We will start by describing one-dimensional motion, even though the LAS is embedded in a three-dimensional world. As long ago as the 17th century, Galileo Galilei (1564-1642) made great progress in understanding motion in three-dimensions by breaking the problem into separate one-dimensional problems. From centuries of study, scientists have determined that position, velocity, and acceleration are the important and necessary quantities to describe motion. See the Kinematics chapter in this book for more discussion of one-dimensional motion: motion diagrams, observing motion with motion sensors, graphing of motion and understanding graphs of motion. Also see Laboratory Activities in this book for experiments on motion.

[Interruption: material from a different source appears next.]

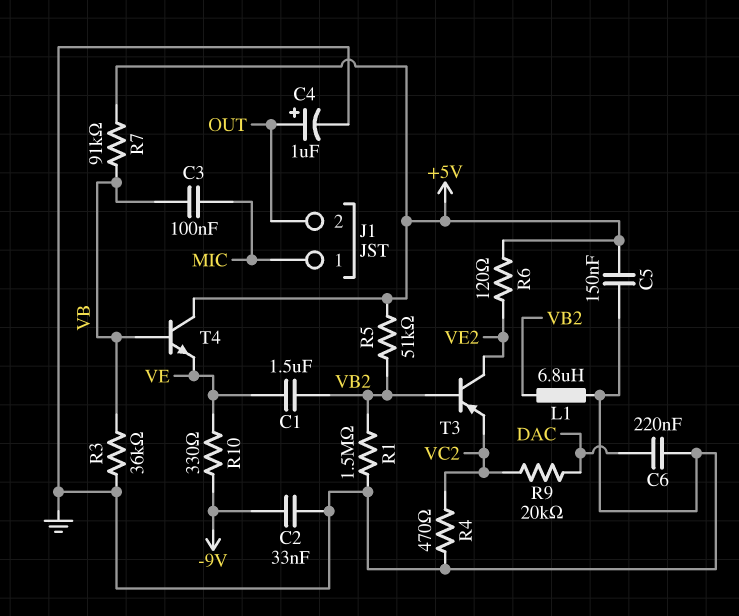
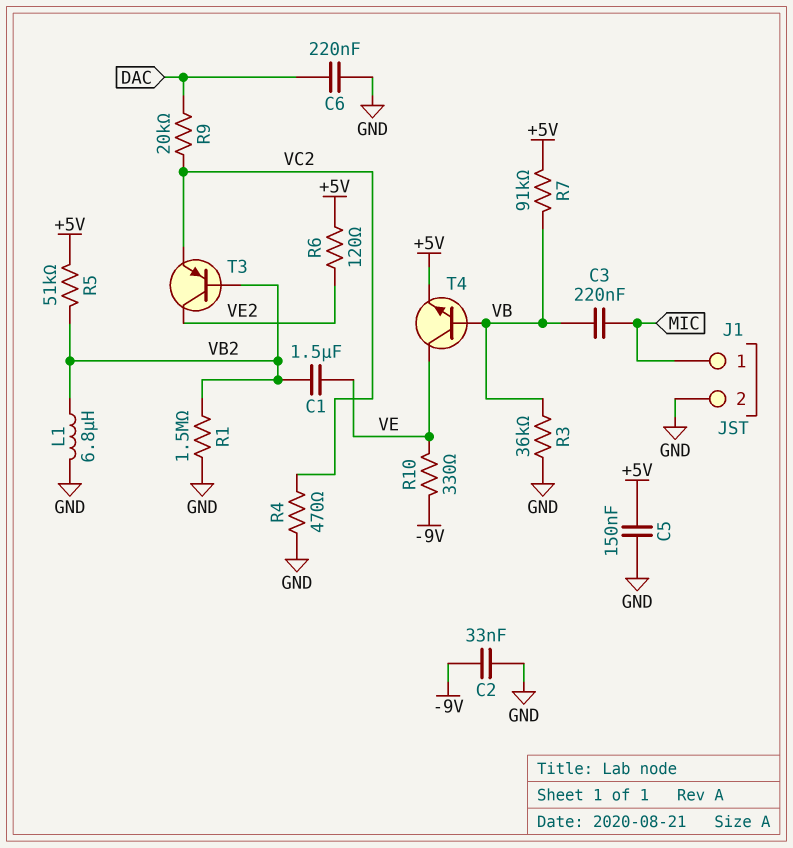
C3: 100nF (MIC, VB) -> 220nF (MIC, VB)
C4: 1uF (plus OUT, minus GND) -> none
J1 pin 2: OUT -> GND
T4: NPN (B VB, C +5V, E VE) -> NPN (B VB, C VE, E +5V)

## Position and Displacement

Position is where you are in space. It is measured with respect to a coordinate origin using MKS units of meters. When simulating the one-dimensional rocket, we will be interested in the up and down position of the rocket. We often call that the y direction and the position value y. Displacement is defined as the difference in position between two elapsed times. Displacement differs from our concept of distance. If we make a round trip going from Minneapolis to Grand Rapids Minnesota, the displacement is zero while the distance traveled is around 650 kilometers. Displacement, not distance, is the crucial concept in understanding motion.

## Velocity

Velocity is how fast you move through space. It is the rate of change of position with time. Average velocity is defined as the displacement divided by the time elapsed. For large elapsed times, average velocity gives us a very rough idea of how rapidly we moved through space and sometimes not even that. For the round trip described above the average velocity is zero even though we may have been moving at a reasonable average rate during the whole trip. The concept of average velocity becomes most useful when we consider its limit as the elapsed time interval approaches zero. Then we get a measure of the rate of motion at the instant in question. We call the limit of the average velocity as the elapsed time approaches zero the instantaneous velocity. When we speak of motion in the y direction we call this v_{y}. If you know calculus, it is the derivative of position with time dy/dt. Graphically, instantaneous velocity is the slope of the tangent line to the y vs. t curve at the time in question (see the Kinematics chapter for more detail). The concept of instantaneous velocity is essential to a further understanding of motion.

## Acceleration

Velocities aren't always steady - they often change with time. Sometimes the magnitude (or absolute value) of the velocity increases, like when you drop a ball, and sometimes velocities decrease or stay steady. It is valuable to realize that we use the same process in defining rates of change of velocity as we did above when defining rates of change of position. Acceleration is the term we use for rate of change of velocity. Average acceleration is the change in velocity divided by the elapsed time. Again it is instantaneous acceleration, or the limit of the average acceleration as the elapsed time approaches zero, that tells the best story about motion. If you know calculus, it is the derivative of velocity with time dv_{y}/dt. Graphically, instantaneous acceleration is the slope of the tangent line to the v_{y} vs. t curve at the time in question. On Earth, freely falling objects accelerate downward at roughly 10 m/s^{2}. Once the rocket engines cut off, the only force on the rocket is gravity (if we neglect air resistance) and we say the rocket is in freefall accelerating downward at a constant rate – even if its motion continues upward for some time.

## Positive and Negative

It is important to assign a positive or negative sign to the values of position, velocity and acceleration. It makes a big difference whether the rocket is going upward or downward. We will choose upward as positive. You could choose downward as positive as long as you are consistent, but every sign would be interpreted oppositely. For position, picking upward positive means that everything above the origin (launch pad) is positive and everything below is negative. For velocity, moving upward is positive and moving downward is negative. Finally, the acceleration of the rocket during the burn is positive because we are increasing its velocity upward. Once the burn stops, the acceleration is negative because gravity pulls the rocket downward. Use the concepts of positive and negative when you analyze and interpret your data and graphs later.